Opportunistic molds (such as Aspergillus ) cause significant morbidity and mortality in immunocompromised patients, although mortality rates are highly variable according to the underlying condition of the affected patient population and the advent of antifungal prophylaxis. Opportunistic molds are associated with dusty or moist environmental conditions, such as those found in construction areas. Contribution of the healthcare environment to an invasive fungal infection of a patient is hampered by the unknown incubation period of Aspergillus and the threshold spore count necessary for infection. Prevention strategies to protect patients against mold infections should include minimization of dust accumulation and dust disturbance.

Viruses

Pediatric patients are at high risk for transmissible viral infections, especially during seasonal outbreaks. The all-cause mortality among pediatric HSCT recipients who were hospitalized with a respiratory viral infection over a 3-year period was as high as 11%, suggesting significant contribution to outcomes after HSCT. Over a similar period and among more than 1000 pediatric SOT patients hospitalized with respiratory viral infections, intestinal/abdominal transplant recipients (38%) were most often affected; however, case fatality within 3 months of infection was lower (4%) than HSCT recipients. Reverse droplet precautions, where all HCWs wear masks before interactions with neutropenic patients during respiratory viral seasons, are used in various institutions, but no available evidence supports this practice. Early identification of immunocompromised hosts with viral infections and implementation of contact and droplet precautions may attenuate healthcare-associated viral transmission. Limiting exposure to ill HCWs and visitors may help with preventing respiratory viral infections. Routine surveillance for community-acquired respiratory viruses in asymptomatic immunocompromised patients is not advised.

(Records taken from a dataset)
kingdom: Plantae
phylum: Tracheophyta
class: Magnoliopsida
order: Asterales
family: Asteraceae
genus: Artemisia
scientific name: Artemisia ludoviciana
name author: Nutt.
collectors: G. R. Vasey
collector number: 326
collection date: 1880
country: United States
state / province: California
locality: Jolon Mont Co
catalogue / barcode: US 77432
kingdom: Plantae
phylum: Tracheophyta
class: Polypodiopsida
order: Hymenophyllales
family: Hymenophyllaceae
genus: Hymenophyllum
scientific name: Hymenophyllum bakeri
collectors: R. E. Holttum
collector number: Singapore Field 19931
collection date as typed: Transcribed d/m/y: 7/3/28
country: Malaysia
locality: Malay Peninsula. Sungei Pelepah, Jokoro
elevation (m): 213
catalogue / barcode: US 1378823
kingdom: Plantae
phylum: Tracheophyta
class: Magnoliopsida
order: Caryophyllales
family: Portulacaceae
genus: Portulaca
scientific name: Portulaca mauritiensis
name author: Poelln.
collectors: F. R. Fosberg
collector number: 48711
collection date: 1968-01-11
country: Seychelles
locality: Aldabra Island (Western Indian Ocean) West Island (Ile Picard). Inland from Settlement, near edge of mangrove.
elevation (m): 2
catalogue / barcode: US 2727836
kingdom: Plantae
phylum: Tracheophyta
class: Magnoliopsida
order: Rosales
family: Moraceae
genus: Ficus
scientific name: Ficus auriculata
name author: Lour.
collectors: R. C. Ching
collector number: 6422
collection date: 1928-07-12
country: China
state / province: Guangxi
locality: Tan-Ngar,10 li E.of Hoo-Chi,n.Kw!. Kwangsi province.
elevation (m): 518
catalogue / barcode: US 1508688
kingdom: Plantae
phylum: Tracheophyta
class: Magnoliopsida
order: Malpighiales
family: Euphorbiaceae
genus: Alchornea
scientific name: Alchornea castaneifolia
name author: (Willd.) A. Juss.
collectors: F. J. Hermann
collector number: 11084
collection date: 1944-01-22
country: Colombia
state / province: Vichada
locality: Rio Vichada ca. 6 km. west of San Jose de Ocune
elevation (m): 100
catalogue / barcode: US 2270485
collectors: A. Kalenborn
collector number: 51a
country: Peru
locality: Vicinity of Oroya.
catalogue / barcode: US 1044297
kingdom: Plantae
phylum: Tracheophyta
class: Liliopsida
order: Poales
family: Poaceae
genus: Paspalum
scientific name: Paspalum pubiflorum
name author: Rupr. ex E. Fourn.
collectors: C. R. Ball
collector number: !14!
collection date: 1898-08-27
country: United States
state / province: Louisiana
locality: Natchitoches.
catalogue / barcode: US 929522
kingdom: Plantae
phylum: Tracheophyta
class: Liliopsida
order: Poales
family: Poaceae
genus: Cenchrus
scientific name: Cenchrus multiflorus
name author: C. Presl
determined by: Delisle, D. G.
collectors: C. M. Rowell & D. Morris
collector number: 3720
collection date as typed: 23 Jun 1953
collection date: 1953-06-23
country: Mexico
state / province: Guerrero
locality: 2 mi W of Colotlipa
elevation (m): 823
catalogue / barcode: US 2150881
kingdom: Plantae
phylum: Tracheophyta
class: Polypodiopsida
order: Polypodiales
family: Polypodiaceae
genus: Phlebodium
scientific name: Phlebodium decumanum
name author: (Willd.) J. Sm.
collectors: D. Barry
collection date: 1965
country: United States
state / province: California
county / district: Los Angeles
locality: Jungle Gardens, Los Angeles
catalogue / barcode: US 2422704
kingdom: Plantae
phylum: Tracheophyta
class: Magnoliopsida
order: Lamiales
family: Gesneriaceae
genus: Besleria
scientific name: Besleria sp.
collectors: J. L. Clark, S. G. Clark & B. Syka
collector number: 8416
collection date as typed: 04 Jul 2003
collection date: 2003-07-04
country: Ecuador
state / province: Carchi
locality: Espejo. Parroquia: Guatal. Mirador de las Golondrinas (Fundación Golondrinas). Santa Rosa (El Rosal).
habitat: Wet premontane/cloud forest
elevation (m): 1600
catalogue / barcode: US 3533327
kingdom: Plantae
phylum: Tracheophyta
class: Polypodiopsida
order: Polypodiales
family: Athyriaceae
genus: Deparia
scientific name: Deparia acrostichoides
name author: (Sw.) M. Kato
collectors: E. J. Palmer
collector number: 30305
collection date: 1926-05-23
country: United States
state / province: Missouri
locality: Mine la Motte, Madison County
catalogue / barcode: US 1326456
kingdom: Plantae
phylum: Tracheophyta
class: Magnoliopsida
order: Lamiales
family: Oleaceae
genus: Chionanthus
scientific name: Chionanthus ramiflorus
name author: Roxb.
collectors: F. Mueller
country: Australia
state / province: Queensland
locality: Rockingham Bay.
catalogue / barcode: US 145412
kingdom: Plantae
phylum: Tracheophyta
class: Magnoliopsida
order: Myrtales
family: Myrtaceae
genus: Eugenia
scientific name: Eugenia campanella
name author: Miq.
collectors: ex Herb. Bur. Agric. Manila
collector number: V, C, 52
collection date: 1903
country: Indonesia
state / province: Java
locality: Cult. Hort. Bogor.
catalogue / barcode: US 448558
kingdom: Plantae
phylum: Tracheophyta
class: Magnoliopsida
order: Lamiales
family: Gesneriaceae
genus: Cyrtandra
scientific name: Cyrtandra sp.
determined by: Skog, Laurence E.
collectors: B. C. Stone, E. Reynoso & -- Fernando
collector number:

» TASKS TO PERFORM:
1. In the text on infection prevention in immunocompromised patients, which transplant recipients were most often affected among the pediatric SOT patients hospitalized with respiratory viral infections?
2. Pick up the text on infection prevention in immunocompromised patients after its last sentence and continue it.
The records come from a separate source.

» ANSWERS:
1. Intestinal/abdominal transplant recipients (38%) were most often affected.

2.
Nonrespiratory viruses also affect the pediatric immunocompromised host. Gastrointestinal (GI) viruses may be acquired from the community (e.g., norovirus) or represent reactivation (e.g., adenovirus, cytomegalovirus). Healthcare-associated transmission of norovirus and adenovirus have been reported in patient populations with oncologic disease and recipients of HSCT and solid organs. , The presence of GI viruses in immunocompromised patients, regardless of clinical suspicion as to the primary etiology of a diarrheal illness or merely intestinal shedding, should prompt the appropriate isolation precautions to minimize transmission to other vulnerable patients. Although prolonged intestinal shedding is well known to occur in immunocompromised patients, it is unclear whether isolation needs to be extended past resolution of diarrheal symptoms to minimize transmission.

Transmission of viruses, historically known as blood-borne (human immunodeficiency virus, hepatitis B, hepatitis C), have largely been eliminated through national screening programs. Expansion of the screening panel (e.g., inclusion of West Nile Virus) or temporary inclusion of emerging pathogens (Zika virus) further ensures the safety of the blood supply to all patients.

Vaccine-preventable viruses, namely varicella-zoster and measles, can cause virulent infections in immunocompromised patients. Centers with declining community vaccine rates (and likely low herd immunity) may consider restricting incompletely vaccinated children from visiting pediatric transplant units. Sufficient data to support the use of airborne precautions and in tandem N95 masks by vaccinated HCWs to prevent transmission of measles and varicella-zoster viruses do not currently exist. Some have suggested that surgical masks and PPE may be sufficient. However, for consistency among HCWs and to avoid confusion, some facilities may opt to use airborne precautions for all patients being evaluated for or currently being treated for specific viral infections. To comply with airborne precautions and prevent inhalation of infected particles, HCWs should have scheduled fit testing to confirm their ability to use a respirator with N95 or higher filtration.